The company is working proactively with clients to consolidate their business with the firm, he added.
Bengaluru-based Mindtree also said it was winning new deals.
“Large deal ramp-ups have been on track, and we continue to carry out transitions virtually using our robust transition methodology. New deals are majorly around offerings like client experience, data and insights and cloud adoption, with significant uptick in digital transformation,” said Dayapatra Nevatia, chief operating officer of Mindtree.
There is high demand from communications, media and technology, financial services and consumer goods sectors, Mindtree said, as they increasingly adopt Cloud, workplace automation and cybersecurity.
Pareekh Jain, founder of Pareekh Jain Consulting said “Deal signing has increased after an initial slump in March. Midsize companies are even signing large deals…Persistent, LTTS, KPIT all signed large deals in the last couple of months.”
L&T Technology Services (LTTS) won a couple of deals just under $ 50 million from automotive and media clients, while Persistent Systems signed a similar one with a software client.

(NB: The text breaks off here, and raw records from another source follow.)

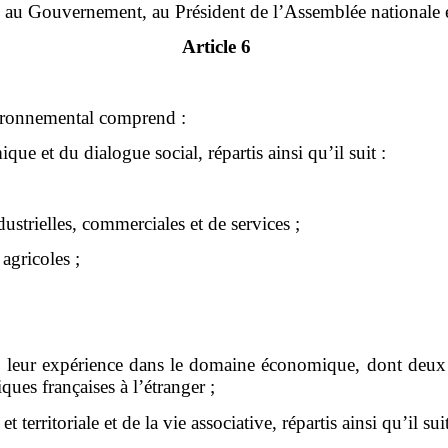
l au Gouvernement, au Président de l’Assemblée nationale e
Article 6
vironnemental comprend :
ue et du dialogue social, répartis ainsi qu’il suit :
dustrielles, commerciales et de services ;
 agricoles ;
de leur expérience dans le domaine économique, dont deux p
ques françaises à l’étranger ;
territoriale et de la vie associative, répartis ainsi qu’il suit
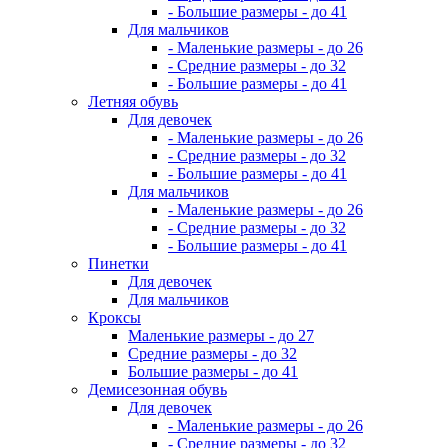
- Большие размеры - до 41
Для мальчиков
- Маленькие размеры - до 26
- Средние размеры - до 32
- Большие размеры - до 41
Летняя обувь
Для девочек
- Маленькие размеры - до 26
- Средние размеры - до 32
- Большие размеры - до 41
Для мальчиков
- Маленькие размеры - до 26
- Средние размеры - до 32
- Большие размеры - до 41
Пинетки
Для девочек
Для мальчиков
Кроксы
Маленькие размеры - до 27
Средние размеры - до 32
Большие размеры - до 41
Демисезонная обувь
Для девочек
- Маленькие размеры - до 26
- Средние размеры - до 32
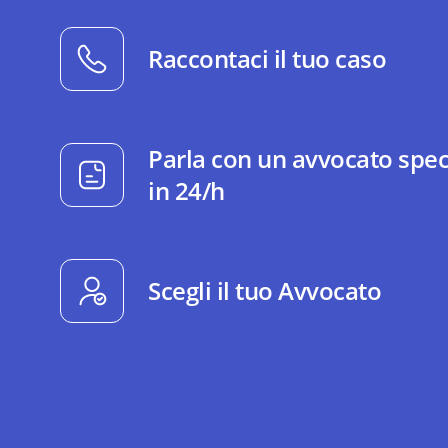
Raccontaci il tuo caso
Parla con un avvocato spec
in 24/h
Scegli il tuo Avvocato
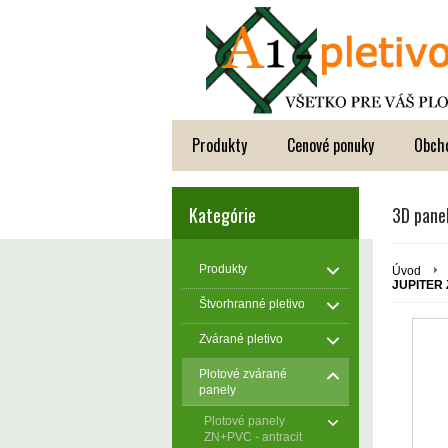
Produkty
Cenové ponuky
Obch
Kategórie
3D pane
Produkty
Úvod
JUPITER 
Štvorhranné pletivo
Zvárané pletivo
Plotové zvárané
panely
Plotové panely
ZN+PVC - antracit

KPIT Technologies, which reported a 1.5% net revenue loss in the final quarter of the previous financial year, said it had signed a deal valued at over $ 50 million with a European automaker on an electrification project.
“New deals have picked up in the last two months. Most of the work we do is for future projects, so there’s no impact as of now on R&D and future spends on account of this,” said Ravi Pandit, chairman of KPIT.
Birlasoft, which was merged into and later de-merged from KPIT last year, said it had seen a fair bit of deal activity in the last few months although it cautioned that it would be a few quarters before large transformation deals are on the table.
“In some cases, clients have gone ahead with closing deals that were already under discussion. The need for cost rationalisation is also driving deals around cost reductions,’ said Dharmendar Kapoor, CEO of Birlasoft.
Although industry watchers still expect IT firms to record a decline in revenues over the first few quarters of the ongoing fiscal year, there are early signs of some recovery.
Whether these translate into larger, longer term projects remains to be seen.